Not only is there a lot of cobalt in the rock, there’s a lot of it, these deposits are massive, spread out over hundreds of thousands of square kilometers.

So you have some of the largest (if not the largest) deposits of cobalt in the world and they have some of the highest concentrations of cobalt in the world. That makes mining in Congo attractive even though it is one of the most challenging and expensive places for miners to operate.

Anonymous 0 Comments

I am part of a team developing a cobalt mine in Idaho. Just happens that the economics work now where in the past they haven’t. In the congo labor and enviro regs add way less cost so the economics were more favorable for a long time, not much else to it

Anonymous 0 Comments

There is cobalt mining and refining in Canada, but precisely because of the problems listed it is extremely limited. And yes, it is colocated with the nickel deposits and extraction of northern (Sudbury) Ontario.

Anonymous 0 Comments

Congo has a lot of valuable minerals such as Cobalt and Coltan. These minerals are often sought for their useful properties.
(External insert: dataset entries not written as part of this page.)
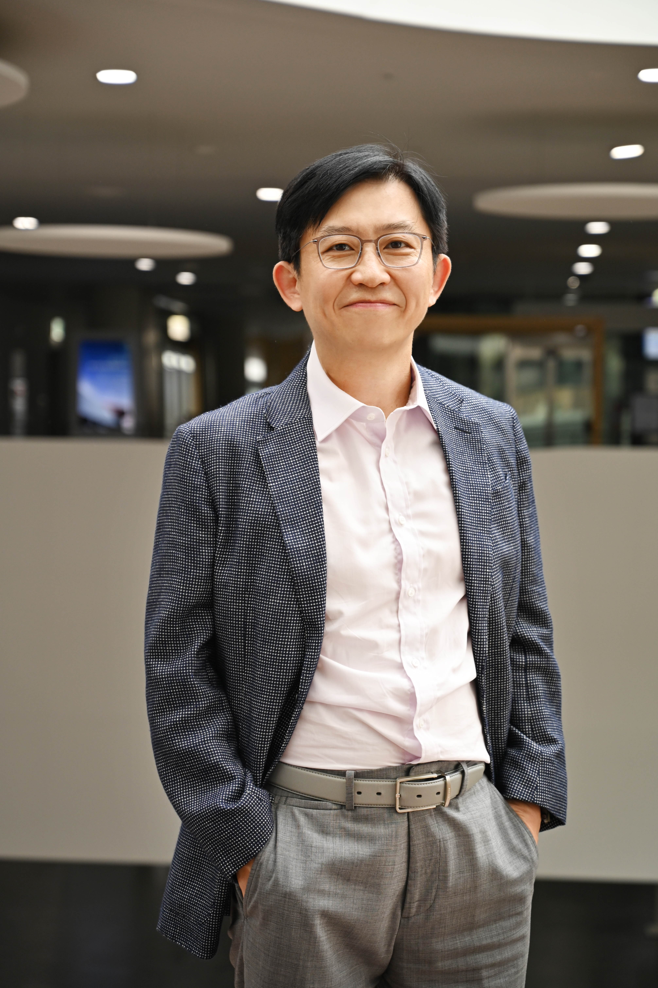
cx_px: 329
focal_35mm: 70
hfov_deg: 19.4
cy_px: 494
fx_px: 1922
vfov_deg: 28.9
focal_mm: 70
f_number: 4
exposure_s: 1/125
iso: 320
Minerals such as Coltan are useful for basically all electronics. Cobalt is used for electronics such as batteries. Some of these are called Blood Minerals because of how much those resources fuel ongoing conflicts. Think of it like how Wakanda sits on a giant supply of Vibranium because that’s basically what ideas of Wakanda were based on.
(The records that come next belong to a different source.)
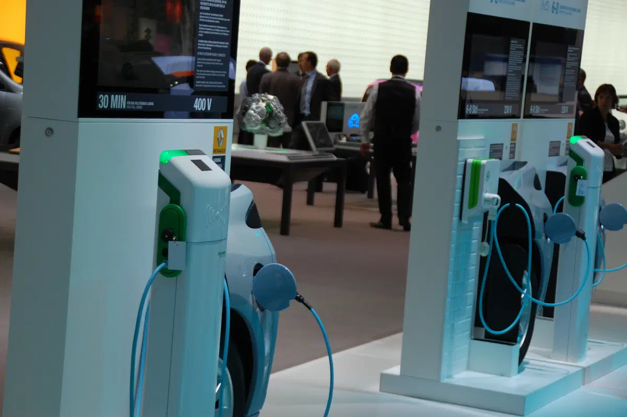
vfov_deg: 14.0
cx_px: 314
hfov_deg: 20.9
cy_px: 208
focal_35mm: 98
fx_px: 1697
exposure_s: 1/250
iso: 400
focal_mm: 65
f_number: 5.3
However, over the past few centuries, the entire world seems to agree to nothing else but finding ways to exploit the African continent for its wealth of resources while screwing over the local population. International powers in addition to local rivalries (sometimes encouraged by international powers) have sparked countless wars, enslavement, genocide, child labour, and other atrocities. Governments and industries there are often goaded into having less-than-safe work conditions for dangerous jobs at far lower wages than most of the developed world, even though those minerals exist elsewhere. This isn’t recent and there’s HUGE histories of Colonization that are also are a factor. In particular, I’d recommend reading what the King Leopold of Belgium did in Congo and asking yourself why we only learned about Hitler as a mass murderer in school and not this monster.
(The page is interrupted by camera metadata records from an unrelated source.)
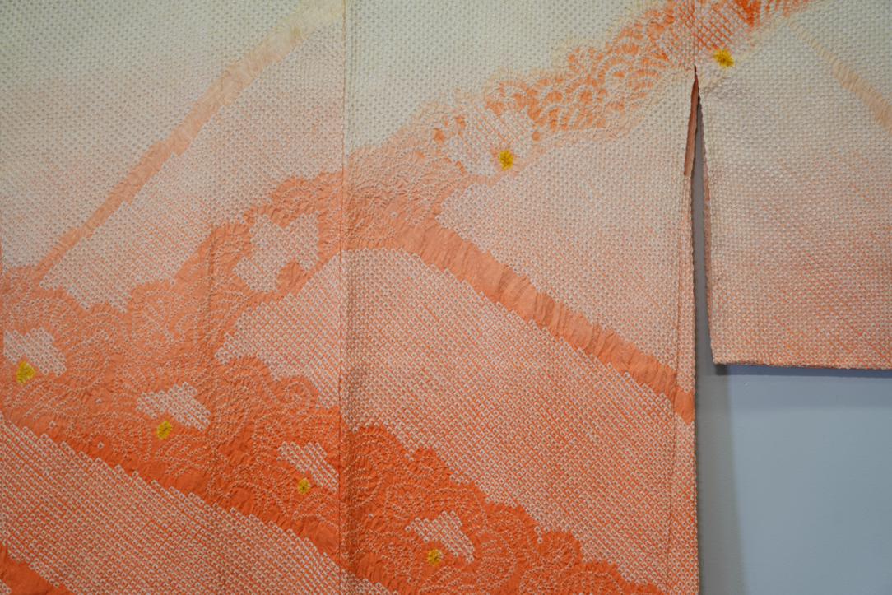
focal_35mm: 98
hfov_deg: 20.8
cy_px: 298
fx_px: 2428
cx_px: 446
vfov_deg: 14.0
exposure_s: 1/100
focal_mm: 98
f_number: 4
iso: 500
All that history currently results in a very de-regulated mining market in Congo, which sits on a giant mound of valuable blood minerals that fuel wars and death, that international companies and powers can cheaply buy and exploit, especially electronics companies. As a result, they are all too happy to turn a blind eye to the human rights abuses and cruelty they fund for their newest products. We are not necessarily innocent in all this either. Chances are your computer, your phone, and any batteries and electronics you own has minerals in it that are a product of this exploitation. Not much we can do about it now of course, but it’s important to at least realize the history as to WHY these things happen and that it’s still happening; too much history for me to get into entirely on Reddit. Some countries have mines for cobalt and other blood minerals or are considering opening new mines for them, but they actually have standards and regulations, so they’re mostly ignored in favor of the cheap, blood soaked kind.

Tl;dr: Cobalt is available in many other places in the world, just not nearly as cheaply. The reason it’s mainly supplied from Congo is a complex web of historic colonization and exploitation that still persists in different forms.

Source: I learned about this several years ago through my work at a museum while researching Coltan and other metals and had to teach this to school children using Black Panther and Vibranium as a relatable reference.

Anonymous 0 Comments

Speaking as a geologist- cobalt is a product of nickel and copper mining. But not all copper deposits contain cobalt. They have to have formed a certain way. The Central African copper belt, in Zambia and the DRC is one of the largest copper provinces in the world that formed in the way to allow mineralization of cobalt too. Then add in the DRC’s lack of good regulations compared to Zambia and you get a country that exports cobalt. 14-40% of cobalt is artisanaly mined.

Anonymous 0 Comments

Why did you ask the same question twice?
Why did you ask the same question twice?